As investors grapple with the mix of inflation, recession and geopolitics as key risks today, they need to also be focused on the possibility of a wide range of outcomes amid a parallel boost from economies reopening post-Covid and China’s stimulus measures.
This requires investment playbooks to challenge the status quo and foster agility to capitalise on market openings.
At the same time, the potential peak in inflation implies that the traditional 60/40 portfolio strategy could resume its strong and consistent performance over the coming decades.
“Broad diversification and liquidity are key considerations in a slowing growth and rising inflationary environment,” said Bill Maldonado, chief investment officer for Eastspring, in line with the release of the asset manager’s mid-year outlook for 2022.
Titled “Inflation. Recession. Geopolitics. Do investors need a different playbook?”, it explained from an asset allocation perspective that, during times of high market volatility and high inflation, real assets, such as gold, are attractive havens.
Steering through volatility
Eastspring believes low volatility equity strategies can help investors ride through choppy markets. “Low volatility stocks fall less during market declines, minimising the risk that investors exit the market at the wrong time,” said Maldonado.
Income from equities can also help add resilience to portfolios, he added.
“Dividend paying companies are a buffer during volatile markets, providing a more consistent return of capital given the strong cash-flow generating abilities of such companies.”
Within fixed income, the firm sees US high yield credits as potentially benefitting later in the year, as long as the US economic outlook remains supportive.
It also finds value in Asian bonds. “Most 10-year local currency Asian bond yields are close to their five-year highs and have crossed peaks seen during the 2018 Fed hiking cycle,” said Maldonado.
“Meanwhile, the steepness across most Asian yield curves relative to their historical averages suggests that it makes sense for investors to add longer duration bonds.”
As risk sentiment improves, returns might then be enhanced by the higher yields and more attractive credit spreads.
Impact of ESG
Investors must also bear in mind the ever-important role of decarbonisation in driving asset allocation decisions – and, in particular, should be aware of data quality and gaps.
“An over emphasis on environmental factors can lead to unintended consequences of avoiding companies perceived to be bad for the environment,” warned Maldonado.

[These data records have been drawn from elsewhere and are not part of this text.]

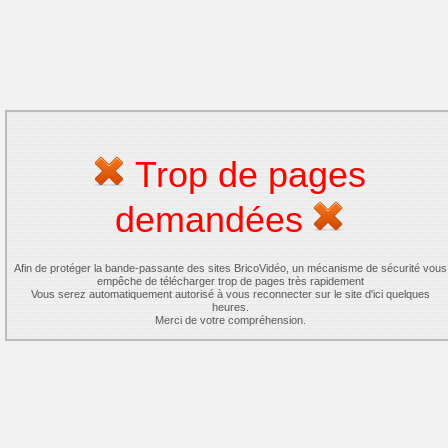
Trop de pages
demandées
Afin de protéger la bande-passante des sites BricoVidéo, un mécanisme de sécurité vous
empêche de télécharger trop de pages très rapidement
Vous serez automatiquement autorisé à vous reconnecter sur le site d'ici quelques
heures.
Merci de votre compréhension.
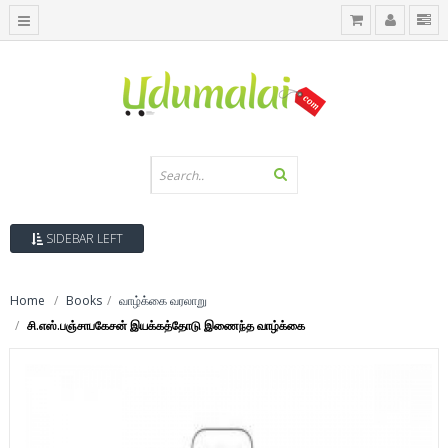
SIDEBAR LEFT
Home
Books
வாழ்க்கை வரலாறு
சி.எஸ்.பஞ்சாபகேசன் இயக்கத்தோடு இணைந்த வாழ்க்கை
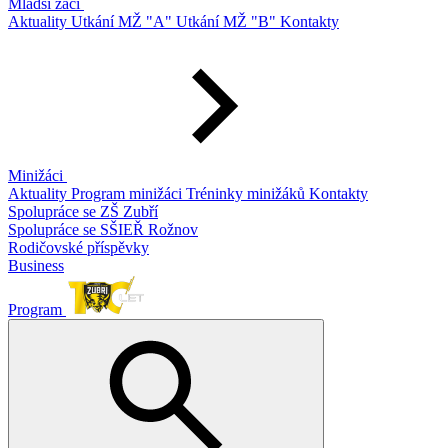
Mladší žáci
Aktuality
Utkání MŽ "A"
Utkání MŽ "B"
Kontakty
Minižáci
Aktuality
Program minižáci
Tréninky minižáků
Kontakty
Spolupráce se ZŠ Zubří
Spolupráce se SŠIEŘ Rožnov
Rodičovské příspěvky
Business
Program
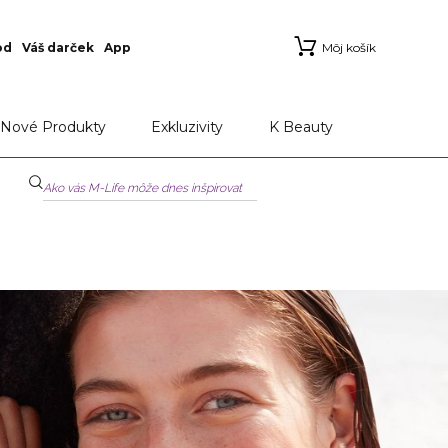
od
Váš darček
App
Môj košík
Nové Produkty
Exkluzivity
K Beauty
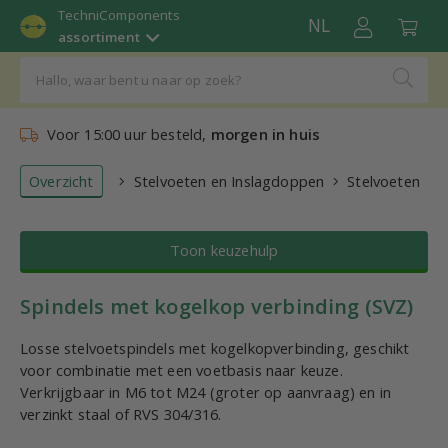
TechniComponents
NL
assortiment
Voor 15:00 uur besteld,
morgen in huis
Overzicht
Stelvoeten en Inslagdoppen
Stelvoeten
Toon keuzehulp
Spindels met kogelkop verbinding (SVZ)
Losse stelvoetspindels met kogelkopverbinding, geschikt
voor combinatie met een voetbasis naar keuze.
Verkrijgbaar in M6 tot M24 (groter op aanvraag) en in
verzinkt staal of RVS 304/316.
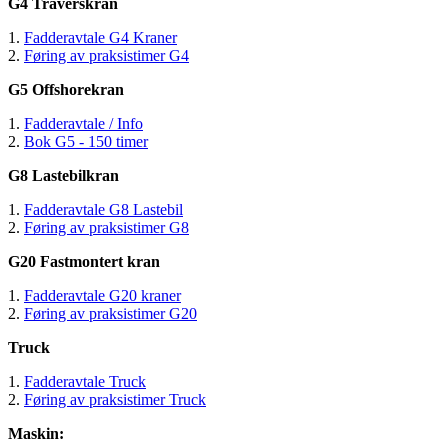
G4 Traverskran
1.
Fadderavtale G4 Kraner
2.
Føring av praksistimer G4
G5 Offshorekran
1.
Fadderavtale / Info
2.
Bok G5 - 150 timer
G8 Lastebilkran
1.
Fadderavtale G8 Lastebil
2.
Føring av praksistimer G8
G20 Fastmontert kran
1.
Fadderavtale G20 kraner
2.
Føring av praksistimer G20
Truck
1.
Fadderavtale Truck
2.
Føring av praksistimer Truck
Maskin:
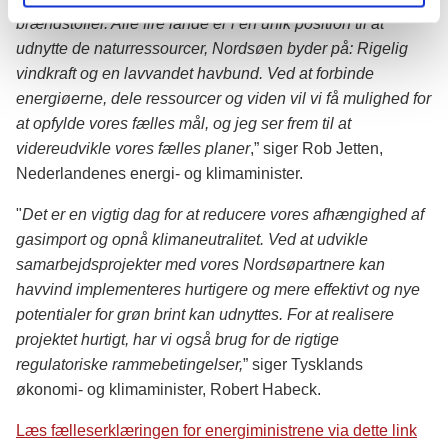
brændstoffer. Alle fire lande er i en unik position til at
udnytte de naturressourcer, Nordsøen byder på: Rigelig
vindkraft og en lavvandet havbund. Ved at forbinde
energiøerne, dele ressourcer og viden vil vi få mulighed for
at opfylde vores fælles mål, og jeg ser frem til at
videreudvikle vores fælles planer
,” siger Rob Jetten,
Nederlandenes energi- og klimaminister.
"
Det er en vigtig dag for at reducere vores afhængighed af
gasimport og opnå klimaneutralitet. Ved at udvikle
samarbejdsprojekter med vores Nordsøpartnere kan
havvind implementeres hurtigere og mere effektivt og nye
potentialer for grøn brint kan udnyttes. For at realisere
projektet hurtigt, har vi også brug for de rigtige
regulatoriske rammebetingelser,
” siger Tysklands
økonomi- og klimaminister, Robert Habeck.
Læs fælleserklæringen for energiministrene via dette link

Further, there is no single approach to ESG or sustainable investing, and investors should not avoid investing in a company simply because it has a poor risk profile, he explained.
At the same time, a large part of the significant funding required to combat the climate challenges confronting Asia will come from the region’s bond markets, in the form of sustainable and green issuances.
Saying alert
Inevitably, however, investors must broadly remain vigilant amid today’s unpredictable environment, noted the Eastspring report,
Geopolitical tensions remain an ongoing source of market volatility. Equally, global growth could be impacted by supply chain disruptions, higher inflation and rate hikes.
“Policy error continues to be a key risk, be it rate hikes or China’s zero-Covid strategy,” added Maldonado. “While policymakers in the past may have dealt with these risks separately, it is the confluence of these risks which is unprecedented.”